- **Assignment**
Find the line with "index mcp: (370, 281)" and the line with "pinky tip: (362, 364)" in the entries below; output exactly those two lines, every line between them, and no others.

———

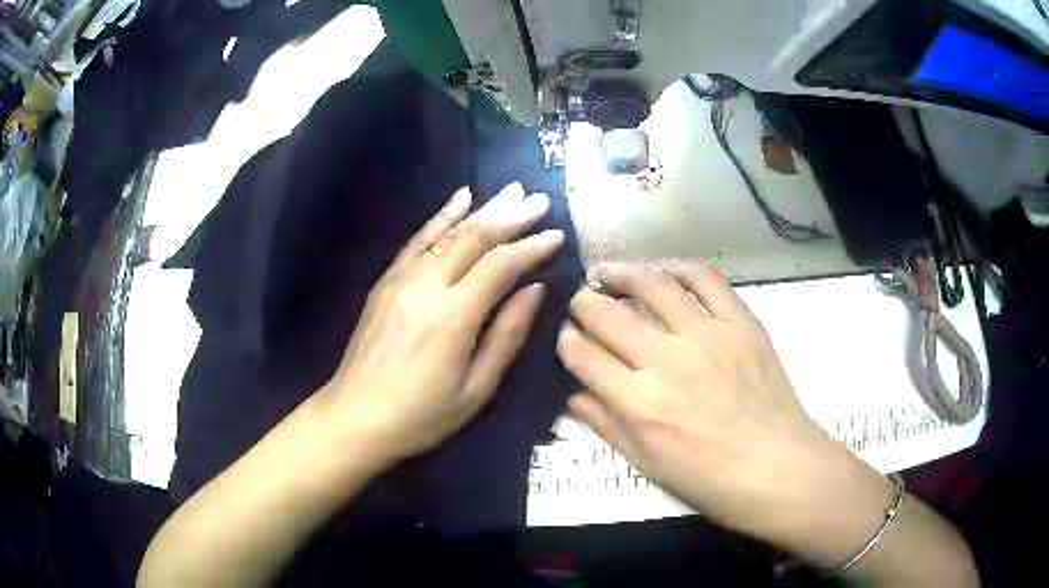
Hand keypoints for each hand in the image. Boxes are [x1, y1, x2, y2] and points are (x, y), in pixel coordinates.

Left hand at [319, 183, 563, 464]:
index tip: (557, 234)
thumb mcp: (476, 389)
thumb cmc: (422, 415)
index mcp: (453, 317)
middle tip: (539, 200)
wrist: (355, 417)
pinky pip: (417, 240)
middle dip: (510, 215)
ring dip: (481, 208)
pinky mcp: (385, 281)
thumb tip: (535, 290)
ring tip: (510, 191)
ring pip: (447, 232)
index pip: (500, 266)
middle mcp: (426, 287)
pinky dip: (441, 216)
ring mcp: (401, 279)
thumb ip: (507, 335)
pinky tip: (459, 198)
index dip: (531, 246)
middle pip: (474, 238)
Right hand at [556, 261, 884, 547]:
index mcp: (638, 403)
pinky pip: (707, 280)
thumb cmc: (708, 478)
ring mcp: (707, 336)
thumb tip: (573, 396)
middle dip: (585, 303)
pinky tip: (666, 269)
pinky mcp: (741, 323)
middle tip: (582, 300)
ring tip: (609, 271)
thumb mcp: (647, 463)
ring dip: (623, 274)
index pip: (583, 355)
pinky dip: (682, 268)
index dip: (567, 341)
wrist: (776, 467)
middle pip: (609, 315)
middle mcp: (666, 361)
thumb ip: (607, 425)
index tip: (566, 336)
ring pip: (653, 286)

———

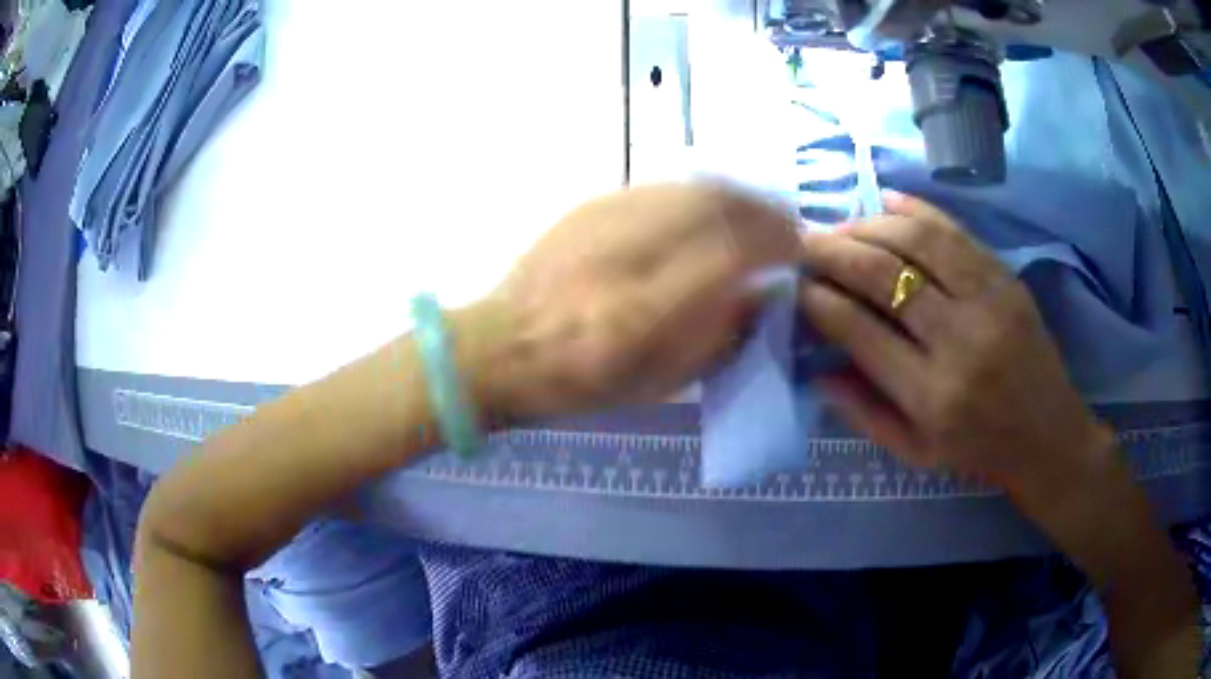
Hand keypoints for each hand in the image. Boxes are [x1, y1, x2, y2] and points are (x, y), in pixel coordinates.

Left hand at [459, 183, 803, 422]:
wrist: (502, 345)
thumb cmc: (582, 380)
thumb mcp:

———

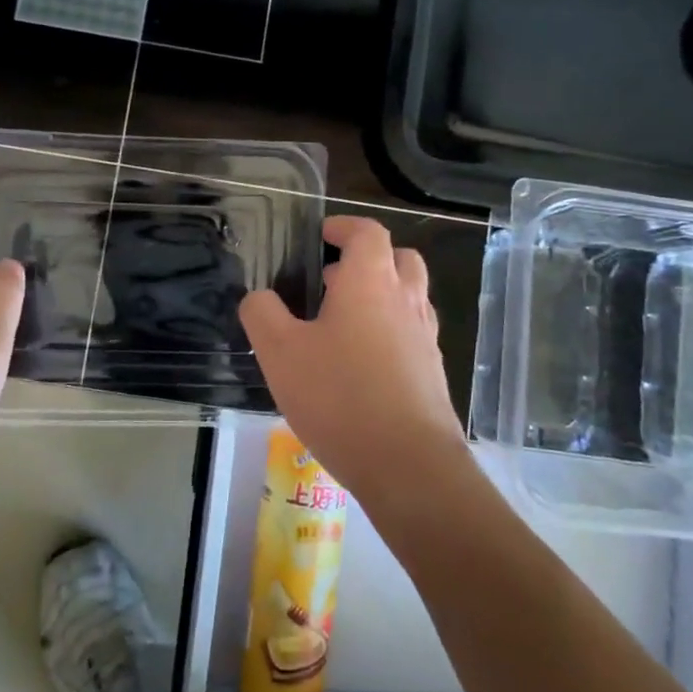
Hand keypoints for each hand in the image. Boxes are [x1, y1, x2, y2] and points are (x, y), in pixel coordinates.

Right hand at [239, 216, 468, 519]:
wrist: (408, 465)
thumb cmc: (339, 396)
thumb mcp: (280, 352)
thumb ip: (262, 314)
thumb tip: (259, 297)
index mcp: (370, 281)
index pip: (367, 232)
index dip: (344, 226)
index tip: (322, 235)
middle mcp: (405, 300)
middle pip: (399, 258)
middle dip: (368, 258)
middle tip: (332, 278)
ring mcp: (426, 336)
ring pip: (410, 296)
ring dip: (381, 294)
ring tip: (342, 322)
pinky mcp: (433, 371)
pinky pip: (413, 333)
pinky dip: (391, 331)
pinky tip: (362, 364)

———

- **Exercise solution**
index mcp: (370, 281)
index pip: (367, 232)
index dip: (344, 226)
index tip: (322, 235)
middle mcp: (405, 300)
middle pip: (399, 258)
middle dip: (368, 258)
middle tip: (332, 278)
ring mcp: (426, 336)
ring pip: (410, 296)
ring dip: (381, 294)
ring tip: (342, 322)
pinky mcp: (433, 371)
pinky pip: (413, 333)
pinky dip: (391, 331)
pinky tip: (362, 364)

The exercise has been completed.